MicroRNA-29b alleviates oxygen and glucose deprivation/reperfusion-induced injury via inhibition of the p53-dependent apoptosis pathway in N2a neuroblastoma cells.

Cerebral ischemic injury causes severe brain damage and remains one of the leading causes of morbidity and mortality worldwide. Members of the microRNA-29 (miR-29) family are involved in regulating the process of ischemia and may be developed as biomarkers to diagnose and treat cerebral ischemia. The role of miR-29b in cerebral ischemia injury remains poorly understood. The purpose of the present study was to investigate whether miR-29b overexpression suppressed cerebral ischemic injury and to explore its underlying mechanism of action. The results demonstrated that levels of miR-29b in N2a neuroblastoma cells decreased following oxygen and glucose deprivation/reperfusion (OGD/R) treatment. Transfection with miR-29b mimics significantly increased cell viability, decreased lactate dehydrogenase (LDH) leakage, inhibited apoptosis by decreasing morphological changes occurring in the nuclei and reduced caspase-3 activity in OGD/R-treated N2a cells.
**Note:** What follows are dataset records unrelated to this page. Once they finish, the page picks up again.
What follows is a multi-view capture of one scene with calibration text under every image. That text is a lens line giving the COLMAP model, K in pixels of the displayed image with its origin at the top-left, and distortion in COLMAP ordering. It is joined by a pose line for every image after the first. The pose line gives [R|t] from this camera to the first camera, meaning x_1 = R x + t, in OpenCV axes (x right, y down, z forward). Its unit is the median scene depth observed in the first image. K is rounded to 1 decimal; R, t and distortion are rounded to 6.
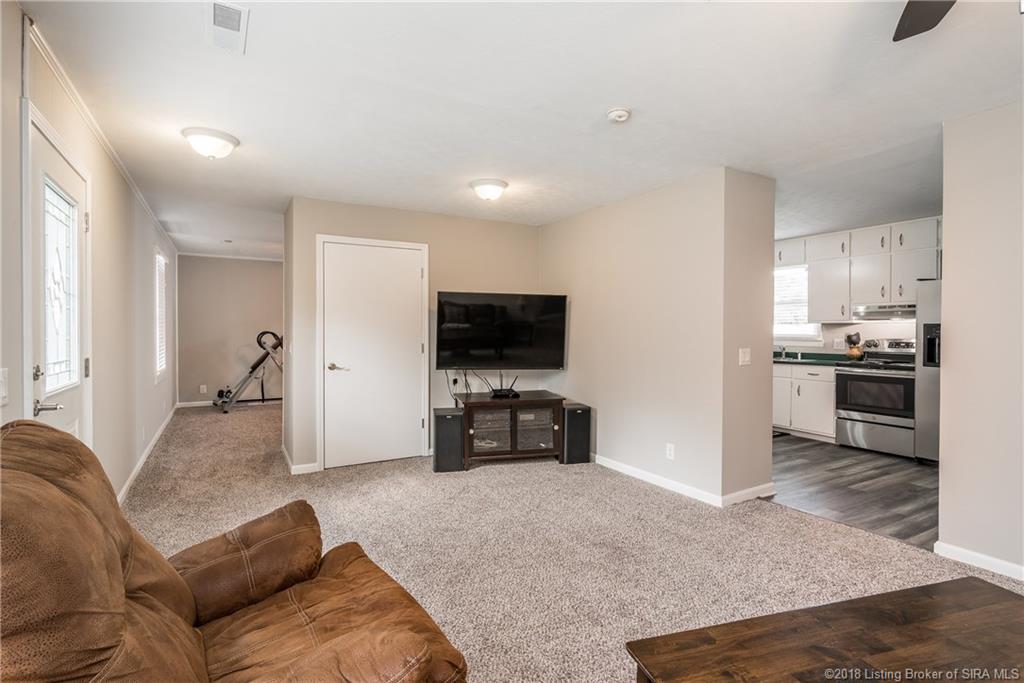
lens RADIAL K [[501.9, 0, 520.7], [0, 501.9, 338.0], [0, 0, 1]] dist [0.000561, 0.000672]
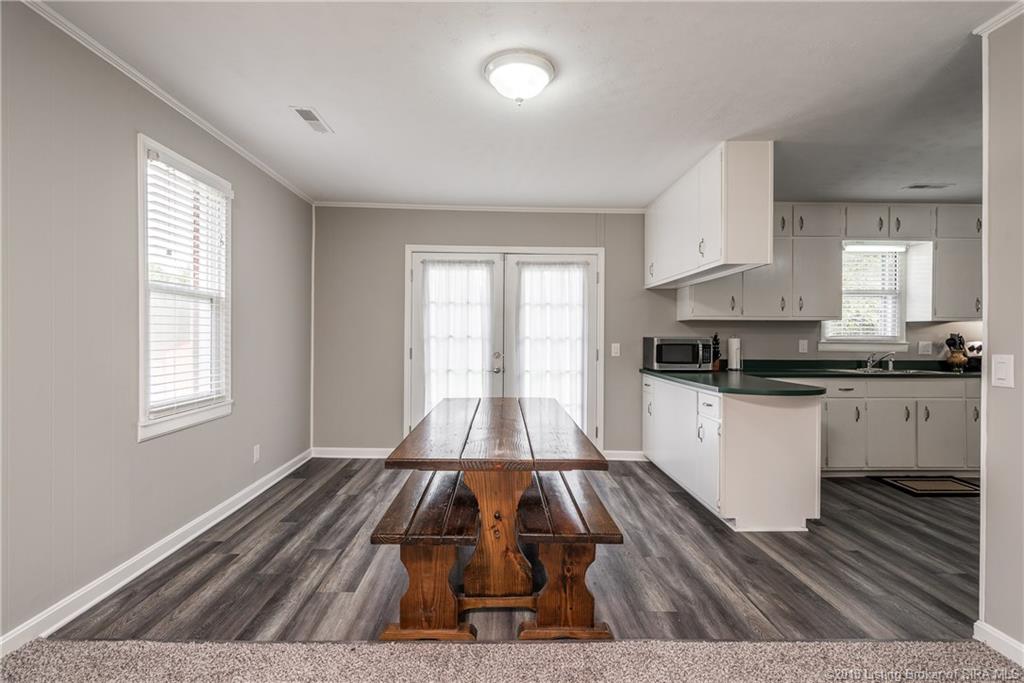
lens RADIAL K [[501.9, 0, 505.9], [0, 501.9, 339.7], [0, 0, 1]] dist [0.000561, 0.000672]
pose [[0.503192, 0.011442, 0.864099, -0.399789], [0.008018, 0.999807, -0.017908, 0.008187], [-0.864137, 0.015939, 0.503004, 1.247074]]
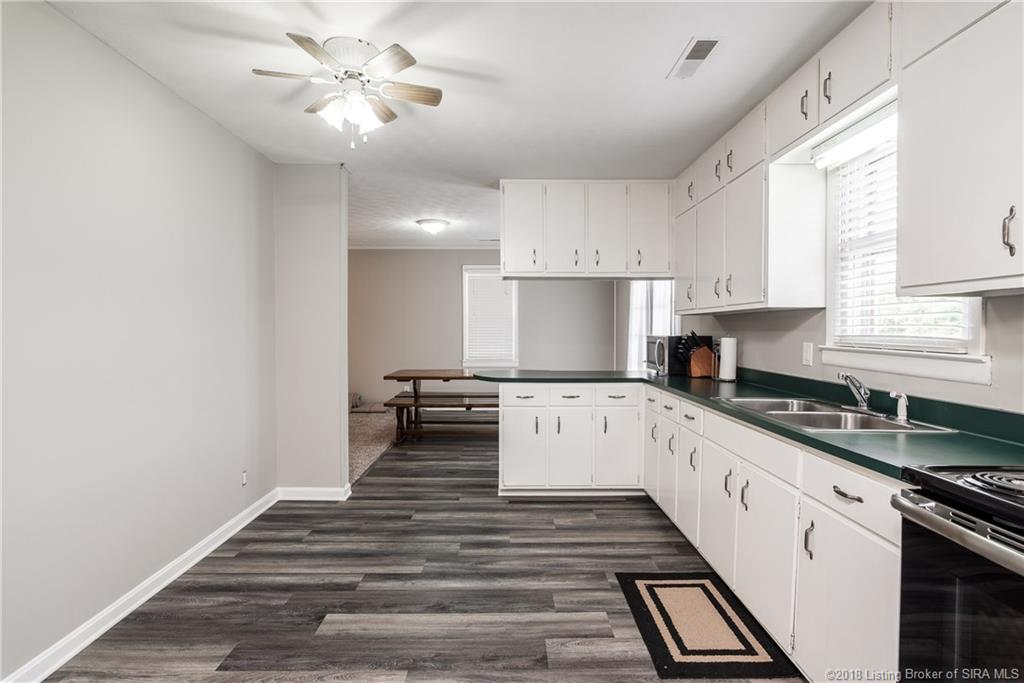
lens RADIAL K [[501.9, 0, 521.4], [0, 501.9, 333.6], [0, 0, 1]] dist [0.000561, 0.000672]
pose [[0.869659, 0.008996, -0.493571, 0.563676], [-0.011599, 0.999930, -0.002212, -0.006546], [0.493516, 0.007649, 0.869703, 0.694718]]
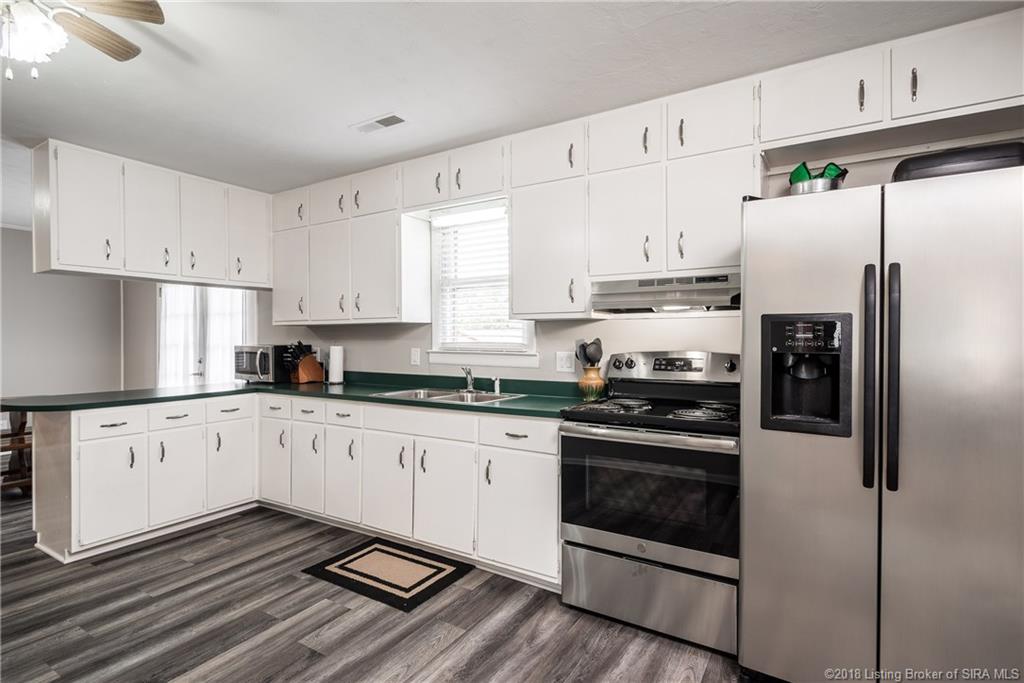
lens RADIAL K [[501.9, 0, 505.8], [0, 501.9, 326.8], [0, 0, 1]] dist [0.000561, 0.000672]
pose [[0.889380, 0.010469, 0.457049, 0.373628], [0.007124, 0.999299, -0.036753, -0.005246], [-0.457113, 0.035943, 0.888682, 0.614001]]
Conversely, miR-29b inhibitors enhanced OGD/R-induced cytotoxicity and apoptosis. In addition, the miR-29b mimics blocked the increase in Bax and p53 expression and decreased Bcl-2 expression in OGD/R-treated N2a cells, whereas miR-29b inhibitors exacerbated the changes in the expression of these apoptosis-associated proteins caused by OGD/R. p53 knockdown using p53 small interfering RNA decreased cell viability and increased LDH leakage, reversing the improvements that the miR-29b mimics induced in damaged cells. Taken together, the results of the present study demonstrated that miR-29b attenuates ischemic injury by negatively regulating the p53-dependent apoptosis pathway and may therefore be a novel potential therapeutic target for treating ischemic stroke.